Thank you Lucia Watson—We will always love you

luciaswinebar-570x382BY ED FELIEN

Don Olson, a notorious Southside radical and anarchist, and a dear friend, once commiserated with me when I was exhausted running Modern Times Café in 1982. His family used to run a restaurant. He said about his parents, “They always worked the B Shift. You had to BE there when it opened. BE there when it closed and BE there in between.”
The restaurant business is a tough business. There’s tremendous satisfaction in feeding people, but there’s also a tremendous responsibility to make sure the food is healthy and well prepared. You have to know your suppliers. You have to take care in the storage and make sure the conditions are sanitary where you prepare the food. Just keeping the refrigerators running and clean sometimes seems like a full-time job.
Lucia Watson did all that and much, much more, and she did it seemingly effortlessly.
I will never forget the first time I saw Lucia, almost 30 years ago. She was standing by the bar in the restaurant in a long black dress, looking languid and distracted, a little like Ingrid Bergman in Casablanca. Around her the wait people swirled and danced. The food was delicious and impeccably presented. The flowers next to her on the bar were magnificent. Every detail was perfect. And she was the calm eye in the center of the storm.
I remember a dinner at Lucia’s, a Farm to Table benefit event to celebrate the farmers who supplied her food. The staff all wore special Lucia’s T-shirts saying, “We know our farmers better than we know our doctors.” We were seated at a table with some farmers, and one of them began a political discussion that was a bit too reactionary to ignore. I engaged him lightly. The discussion grew moderately serious, then, suddenly there was an activity that required all of us to leave our chairs and table. When we returned to our table I saw my debating partner had been seated somewhere else. I’ll never know how that happened, but it was not too hard to see the fine hand of Lucia Watson waving her magic wand and rearranging the seating to insure that everyone had a pleasant dining experience.

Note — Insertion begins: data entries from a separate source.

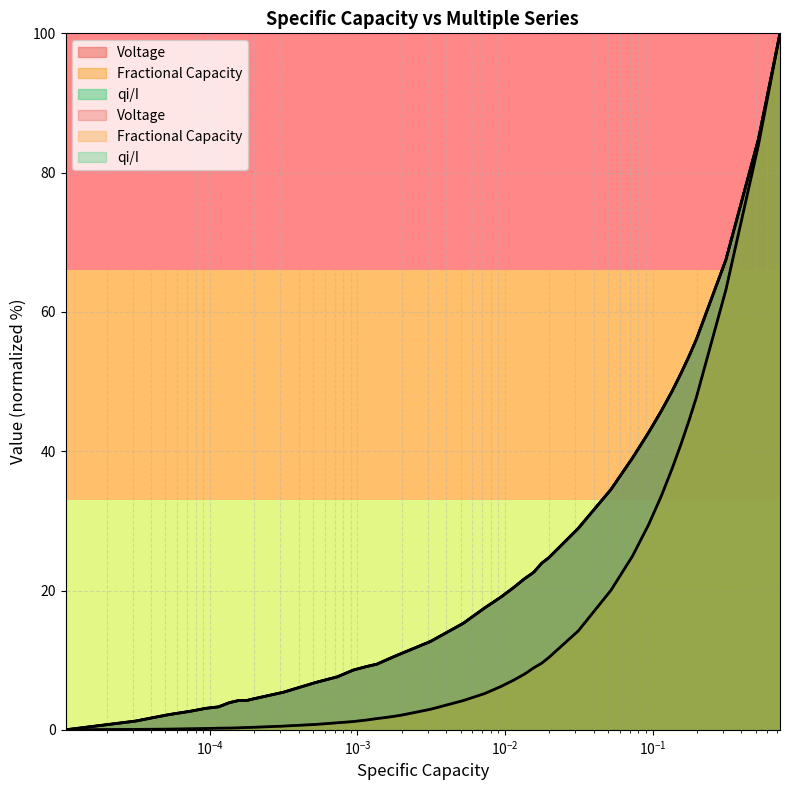

What is the difference between the maximum and minimum values in the Voltage series?

100.0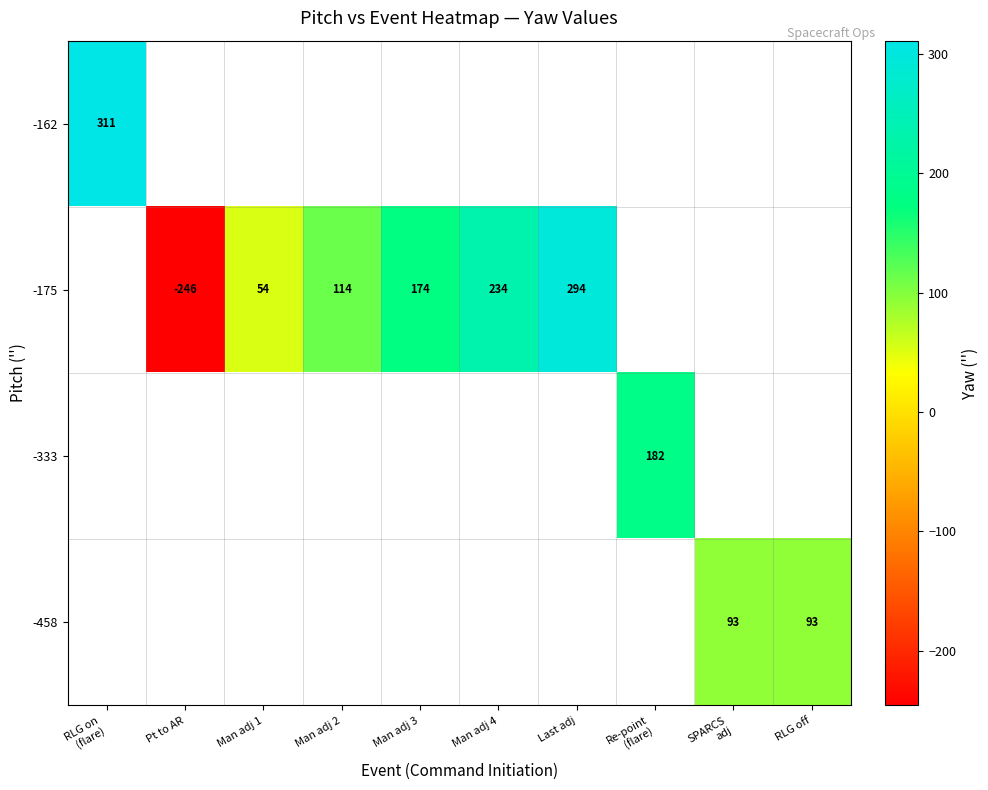

Count the number of categories in the chart.

10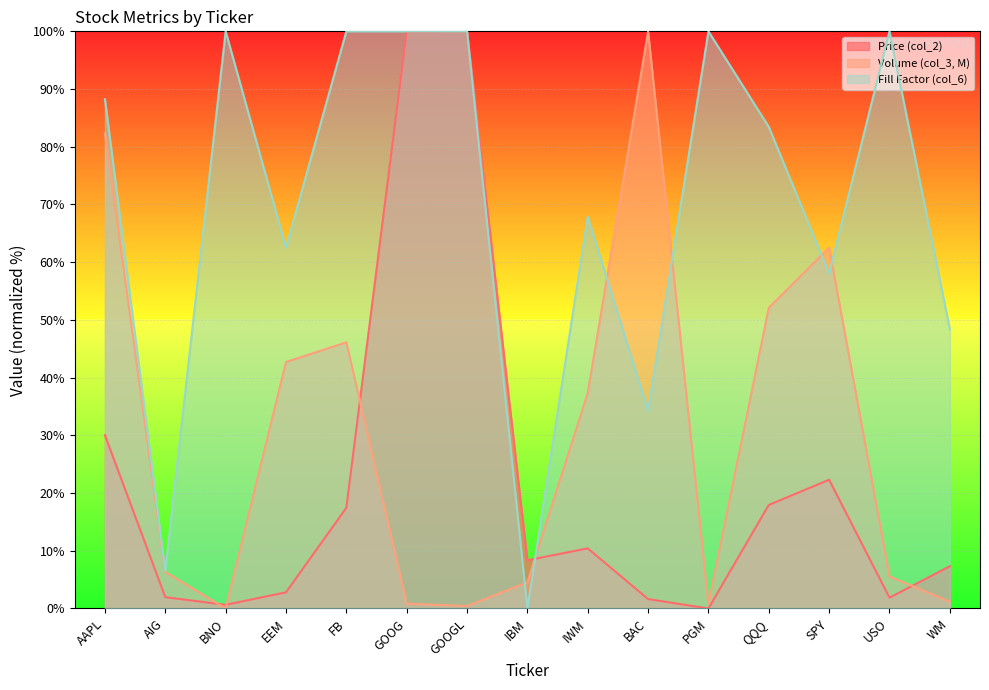

List the labels in order of Fill Factor (col_6) value, largest first.

BNO, FB, GOOG, GOOGL, PGM, USO, AAPL, QQQ, IWM, EEM, SPY, WM, BAC, AIG, IBM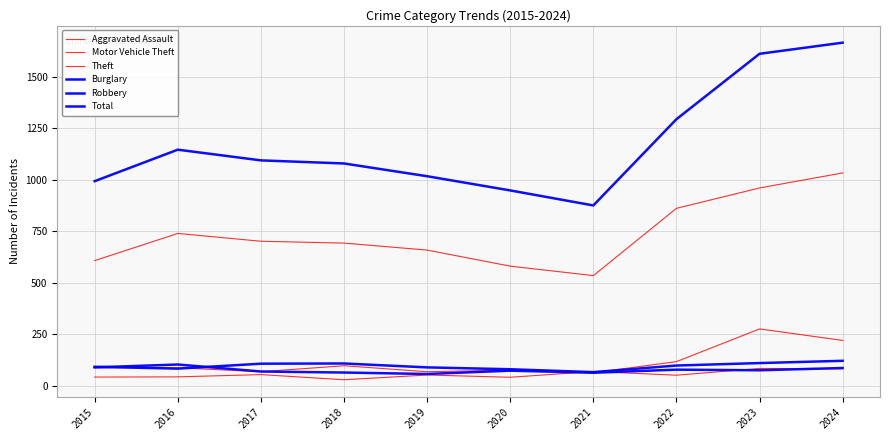

True or false: Total and Robbery cross at least once.

False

A great artist makes it look easy.
Her legacy is secure. Sapor Cafe and Bar and Wise Acre Eatery are two restaurants run by Lucia’s alumni. I remember more than 20 years ago, our favorite waitperson was a young woman named Tracy Singleton. She left in 1995 to begin Birchwood Café. Her choice to eliminate wait staff seems to me ironic in that her principal training at Lucia’s was as a waitperson. Tracy is on the Homegrown Minneapolis Food Council that promotes local farming. Lucia Watson was for many years the president and guiding force in Youth Farm, a program that taught Minneapolis kids how to grow, harvest and sell produce grown in city lots. After harvest, she’d take a crew into her restaurant and work with them to cook the food.
She’s published important Minnesota cookbooks. “Cooking Freshwater Fish” deals lovingly with the lowly crappie and offers a compelling walleye stew. And “Savoring the Seasons of the Northern Heartland” goes beyond the stereotypical Scandinavian hotdish to the recipes of the Ojibwe and Dakota, to Germans, Italians and Hmong.
Lucia WatsonShe served on the board of the Institute for Agriculture and Trade Policy when Mark Richtie was the principal staff person more than 10 years ago. IATP works for fair trade.
We’ve never been asked to leave Lucia’s, though I can think of two occasions when that might have been appropriate. One evening we were lingering over dessert and a last glass of wine and Lucia began a staff meeting in another part of the dining room. She said, “Don’t pay any attention to those two over at the table. They’re OK.” That made us feel validated.
Halloween is our anniversary, and we always went to Lucia’s to celebrate. The Halloween Blizzard of 1991 was no exception. We were, once again, lingering over dessert and wine when I noticed the maître d’ juggling salt shakers by the front door. I think he was Tracy Singleton’s brother. It was then I noticed there were no other customers in the restaurant, and there were a couple feet of snow piling up outside. We left as quickly as we could.
I asked Lucia if she wanted to say anything. She wrote: “I guess I can only [say that I] thank Uptown (and the Association as well) for all the support they have given me over the years, or that I leave the restaurant in good hands, and moving forward Lucia’s will continue to move into the future.”